You want to program at the kernel level and filter below the packet level but don't know how to open a file? You have ambitions.
#include <sys/types.h>
#include <sys/stat.h>
#include <fcntl.h>
int main(void)
{
ssize_t bytes;
char buf[512];
int fd=open("path/to/file", O_RDONLY);
if(fd < 0)
{
perror("Couldn't open file");
return(1);
}
bytes=read(fd, buf, 512);
if(bytes <= 0)
{
perror("Couldn't read");
close(fd);
return(2);
}
close(file);
// You now have 'bytes' bytes of data read into the buffer 'buf'.
// Do other stuff here
return(0);
}
Thank you for your reply Corona688,
Haha it's not what you think, i learned RAW, TCP/IP and UNIX domain socket programming first because that's what i work with the most, but now i'm trying to learn FILE I/O and that's the reason of coding programs like this one.
You can also use "sendfile()". That's a lot more efficient because it cuts the number of memory copies by half.
When you read data from a file into the address space of a process, usually the data is copied into a kernel buffer as it comes in off disk, and it get copied again from that kernel buffer into the process buffer.

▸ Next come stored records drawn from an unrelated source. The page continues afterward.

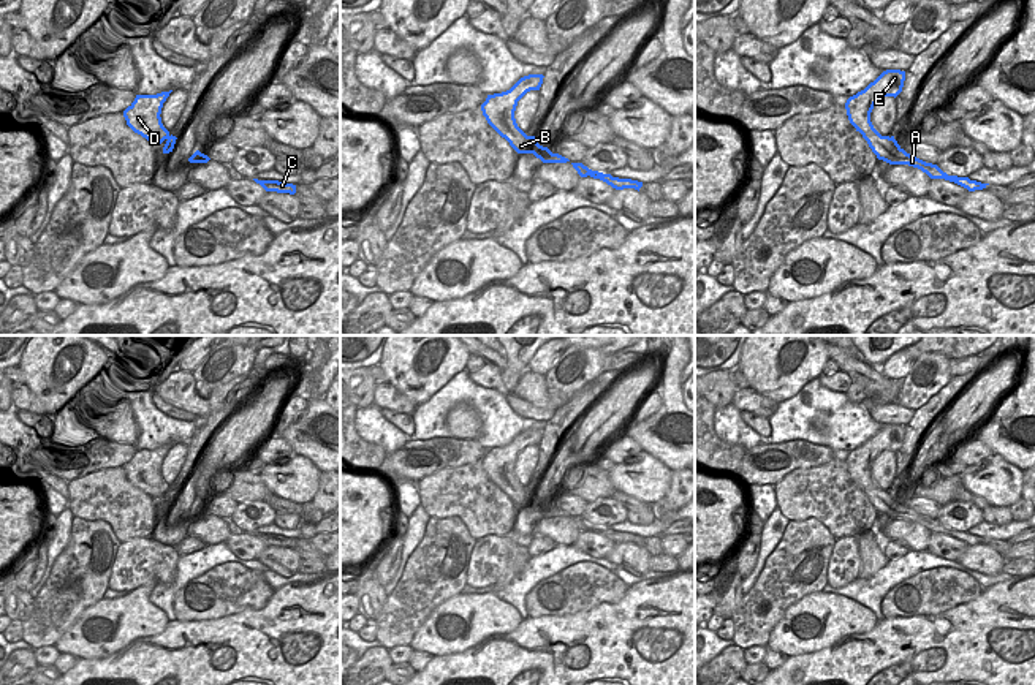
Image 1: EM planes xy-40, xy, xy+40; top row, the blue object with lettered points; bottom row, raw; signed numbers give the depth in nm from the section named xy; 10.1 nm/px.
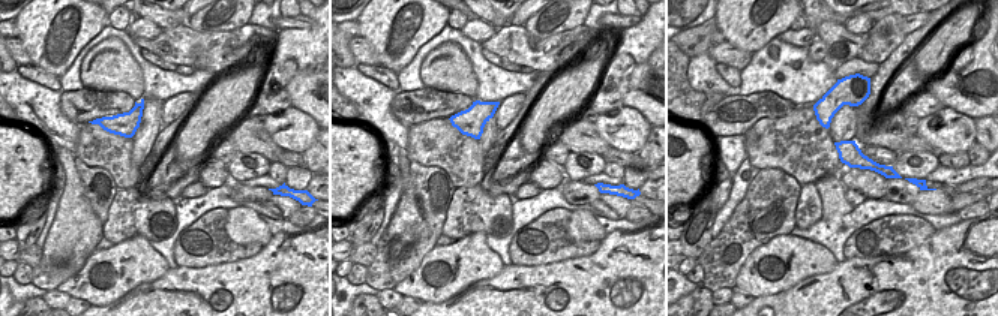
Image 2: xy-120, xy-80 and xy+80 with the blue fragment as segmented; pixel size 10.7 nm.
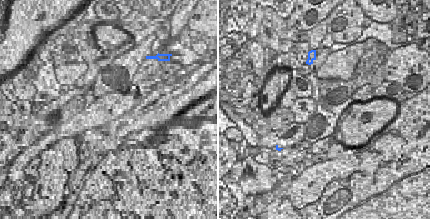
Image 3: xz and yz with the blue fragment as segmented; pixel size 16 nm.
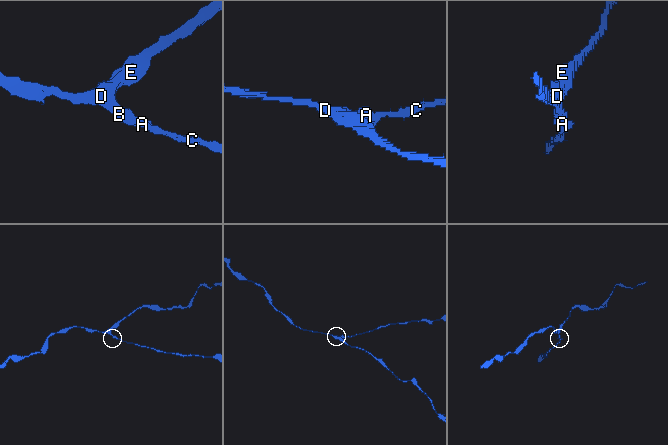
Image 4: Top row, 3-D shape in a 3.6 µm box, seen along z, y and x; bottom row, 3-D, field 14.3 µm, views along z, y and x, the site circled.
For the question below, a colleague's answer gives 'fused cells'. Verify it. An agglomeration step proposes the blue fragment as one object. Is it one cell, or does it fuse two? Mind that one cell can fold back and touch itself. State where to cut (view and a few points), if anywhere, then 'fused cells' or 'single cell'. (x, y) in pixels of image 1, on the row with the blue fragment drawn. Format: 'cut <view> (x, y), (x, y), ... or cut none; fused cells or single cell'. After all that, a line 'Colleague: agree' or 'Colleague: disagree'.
cut none; single cell
Colleague: disagree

To send that data out a socket, the data is first copied into a kernel buffer, and the data in that buffer is copied out to the socket.
The sendfile() library call will bypass the copying of data into and out of the address space of the process.
For example (I left off all error checking for clarity):
sendfile() is more efficient in some circumstances, but is also 100% linux-specific and nonportable, as well as subject to certain limitations -- the data source must be a file, and the destination must be a socket. It used to be less arbitrary, leading to a few bits of new code taking advantage of it breaking when this behavior was changed. I'm not sure if it behaves the same with all sockets or not, particularly raw sockets which as I understand it must be packet-based.